Tiling, ℂP³ & Symmetry

The geometric bridge into physics

After ART has introduced identity, relation, and projection, the next task is to explain why the projected structure has a definite geometry. This page gives a guided version of the ART argument about tiling, ℂP³, phase space, and symmetry.

Tiling: The Pattern Repeats Across Scale

A tiling is a way of filling a space with a repeated pattern. In ART, the point is not decorative. The theory claims that recursive identity produces a self-similar structure: the same kind of relation appears again and again across scale.

This gives the theory a way to move from local relation to a larger ordered field without inventing a new rule at every level.

ℂP³: The Space That Holds the Relations

ℂP³ is the projective geometric space ART uses for the complete structure.
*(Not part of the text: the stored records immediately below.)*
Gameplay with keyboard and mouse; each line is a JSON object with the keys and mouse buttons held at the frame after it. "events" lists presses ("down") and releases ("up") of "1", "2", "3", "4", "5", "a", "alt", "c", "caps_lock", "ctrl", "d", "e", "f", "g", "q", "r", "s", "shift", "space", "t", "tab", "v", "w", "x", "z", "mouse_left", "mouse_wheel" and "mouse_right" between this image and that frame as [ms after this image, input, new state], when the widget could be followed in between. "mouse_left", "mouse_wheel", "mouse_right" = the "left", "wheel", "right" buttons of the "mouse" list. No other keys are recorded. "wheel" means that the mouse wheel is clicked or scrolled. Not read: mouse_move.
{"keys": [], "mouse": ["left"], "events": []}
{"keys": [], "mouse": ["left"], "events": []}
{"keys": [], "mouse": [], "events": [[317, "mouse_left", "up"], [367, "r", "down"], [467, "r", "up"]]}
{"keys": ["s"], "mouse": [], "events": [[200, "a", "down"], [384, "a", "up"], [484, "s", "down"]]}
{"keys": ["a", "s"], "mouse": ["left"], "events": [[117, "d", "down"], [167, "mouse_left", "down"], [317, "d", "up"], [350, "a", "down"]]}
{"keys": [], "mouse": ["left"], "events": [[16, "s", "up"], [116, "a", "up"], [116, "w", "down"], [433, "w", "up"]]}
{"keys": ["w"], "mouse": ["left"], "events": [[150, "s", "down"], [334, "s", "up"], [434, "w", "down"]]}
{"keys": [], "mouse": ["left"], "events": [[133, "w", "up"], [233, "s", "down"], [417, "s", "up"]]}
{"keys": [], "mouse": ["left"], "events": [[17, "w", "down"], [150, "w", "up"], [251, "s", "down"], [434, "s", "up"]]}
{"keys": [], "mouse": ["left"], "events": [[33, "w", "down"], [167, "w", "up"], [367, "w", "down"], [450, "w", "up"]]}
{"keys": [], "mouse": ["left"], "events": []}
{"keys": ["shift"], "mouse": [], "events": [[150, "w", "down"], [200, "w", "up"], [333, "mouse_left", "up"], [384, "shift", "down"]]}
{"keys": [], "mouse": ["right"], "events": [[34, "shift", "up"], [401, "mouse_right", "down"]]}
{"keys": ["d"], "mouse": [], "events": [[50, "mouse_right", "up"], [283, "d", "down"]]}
Its role in the argument is to hold the theory's relational identities in a form that can later be read as phase space.

In the physics volume, this becomes important because ℂP³ can be read as a kind of phase space: a structure pairing position-like and momentum-like aspects before ordinary spacetime is derived.

Symmetry: What the Pattern Preserves

Symmetry means that something can transform while preserving what makes it itself. In ART, the complete tiling selects a symmetry called U(3). The full derivation belongs in the primary text; here, the essential point is that the geometry has a lawful structure that constrains what can happen next.

Once the geometry and symmetry are established, the physics volume has somewhere to begin. The next question is how physical spacetime and forces emerge from them.